Wednesday, January 12, 2011

Grateful for Real Girlfrieds AKA mommy friends

So I can honesty say that I am more than blessed in the mommy friends department. Being co-director of the local moms club has helped with this (and as Clark says he never thought by me being in a Mommy club that he would get friends).

As I write this my girlfriends and their husbands have helped my family and I through an Emma crisis. Emma was having some difficulties with one of her playmates. This playmate can be overly aggressive. So issues arise.

We had already been told to keep our child away from this playmate by a professional that had seen interactions between the two children and had said that this relationship was toxic to Emma but life happens and interactions occur. Then the latest situation happened and Clark was done, Emma was done and so was I.

We knew we could only control Emma. We also immediately enrolled her into an anti-bullying/self defense class. Sound extreme? Yes, in some ways. But we are not always going to be there as parents and Emma needs to know how to be assertive using her mind, words and if necessary physically. And as a girl, knowledge is power.

So Clark and I have intentionally kept Emma away from this other child. Then a girlfriend mentioned "Why?". You are then giving power to the child and the parents (yes to answer the question we have talked to the parents and repeatedly we have been told we "parent differently" or when Emma was shoveled in the corner and repeatedly pushed on by this other child after Emma was yelling "no" that it was one time incident, we realize we can communicate over and over but it is not our child and we only can teach our child right from wrong).

We really started to think and PRAY about this. My girlfriend was right. SO the other day, when I knew Emma would be around her other friends and I would be around mine, I went to a place where I knew this child would be. In a span of 90 minutes, this child did not share with Emma, would not take turns with others, would grab things from others, tore apart foam pit squares, stormed off and pouted about 6 times. Yes, I counted because each time I said nothing to the parent or the child, but to Emma I said, "Come on let's go do something else." And off we would go. In our dust, the parent had try to discipline.

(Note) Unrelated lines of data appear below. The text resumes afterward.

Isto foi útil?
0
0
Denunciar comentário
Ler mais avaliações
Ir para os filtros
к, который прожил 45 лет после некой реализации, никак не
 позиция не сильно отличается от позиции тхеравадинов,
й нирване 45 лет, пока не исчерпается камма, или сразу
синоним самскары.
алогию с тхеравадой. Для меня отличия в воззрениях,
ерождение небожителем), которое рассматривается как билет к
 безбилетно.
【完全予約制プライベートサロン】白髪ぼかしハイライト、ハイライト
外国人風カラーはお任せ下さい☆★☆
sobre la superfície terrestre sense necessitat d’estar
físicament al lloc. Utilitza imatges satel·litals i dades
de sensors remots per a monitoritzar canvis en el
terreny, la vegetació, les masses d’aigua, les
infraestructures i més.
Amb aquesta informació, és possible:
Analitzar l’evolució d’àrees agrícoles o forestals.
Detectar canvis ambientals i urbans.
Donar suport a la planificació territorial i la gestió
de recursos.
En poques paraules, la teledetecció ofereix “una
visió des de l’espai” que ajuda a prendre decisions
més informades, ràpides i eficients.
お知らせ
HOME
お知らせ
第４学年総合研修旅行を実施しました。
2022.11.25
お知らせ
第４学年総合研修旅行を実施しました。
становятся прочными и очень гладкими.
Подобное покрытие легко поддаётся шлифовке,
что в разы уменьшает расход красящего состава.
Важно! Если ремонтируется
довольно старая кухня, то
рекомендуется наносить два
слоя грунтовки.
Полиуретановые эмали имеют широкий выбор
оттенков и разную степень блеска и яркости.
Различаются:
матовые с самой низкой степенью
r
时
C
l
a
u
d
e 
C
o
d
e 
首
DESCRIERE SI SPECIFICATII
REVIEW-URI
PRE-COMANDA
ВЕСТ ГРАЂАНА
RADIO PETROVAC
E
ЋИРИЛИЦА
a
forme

I almost had to laugh at one point the other child said to mine, "Why don't you want to be friends with me?" Mmmmmmm...I am not 4 years old, but if you were consistently not sharing, not taking turns, storming off and pouting, I would not want to be friends with you either.

So at the end of the time, Emma, I just love her honesty says in front of me, the child, the child's parent, "Mommy, She was not mean to me today." I had to smile because we had chosen not to engage with this other child when the behavior was out of control and my child felt good. YEAH!

I should add we know Emma is not perfect. However, our job as her parents is to do the best we can for her and to guide her in the best direction and sometimes we need the advice of real girlfriends or AKA mommy friends. It goes a long way!